(DATA SHOWN Opens)
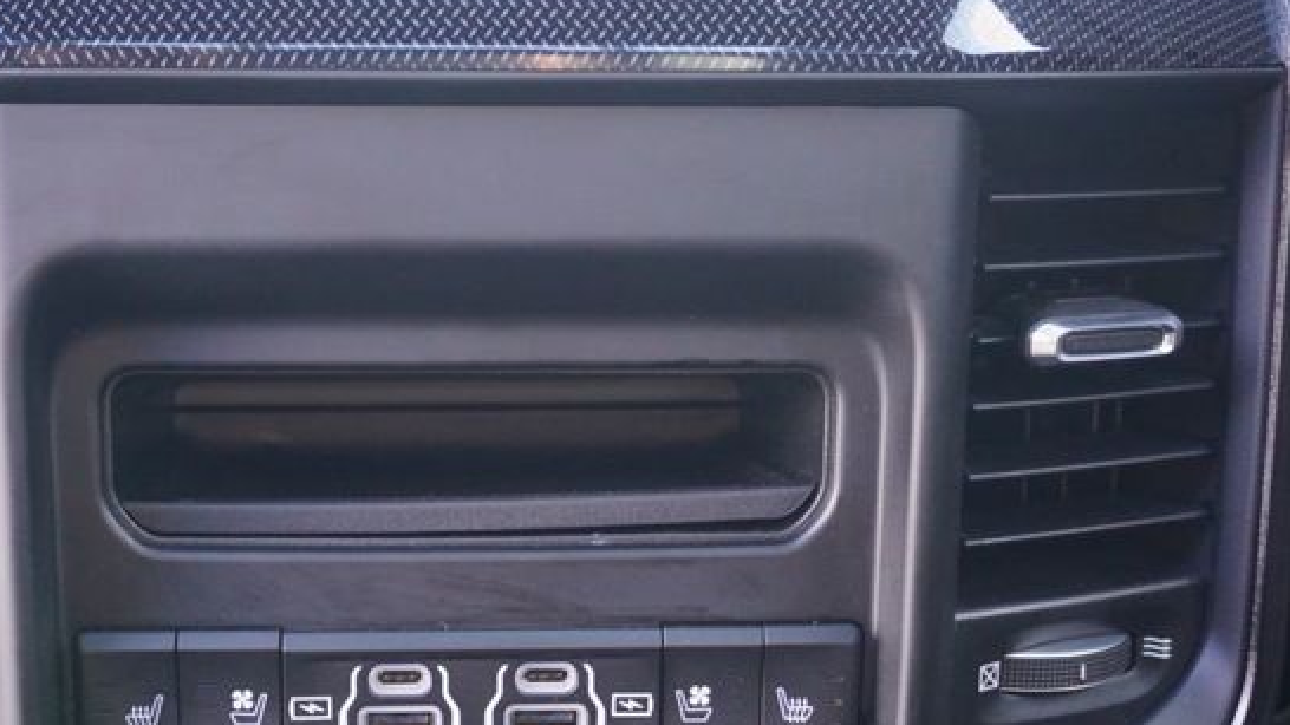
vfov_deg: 20.3
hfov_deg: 35.3
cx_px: 501
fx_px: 2018
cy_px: 446
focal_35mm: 59
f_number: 4
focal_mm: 20
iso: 1250
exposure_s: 1/60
(DATA SHOWN Closes)
Your copy must hold every record above in its exact wording and must hold no pictures.

■ **RESULT**:
vfov_deg: 20.3
hfov_deg: 35.3
cx_px: 501
fx_px: 2018
cy_px: 446
focal_35mm: 59
f_number: 4
focal_mm: 20
iso: 1250
exposure_s: 1/60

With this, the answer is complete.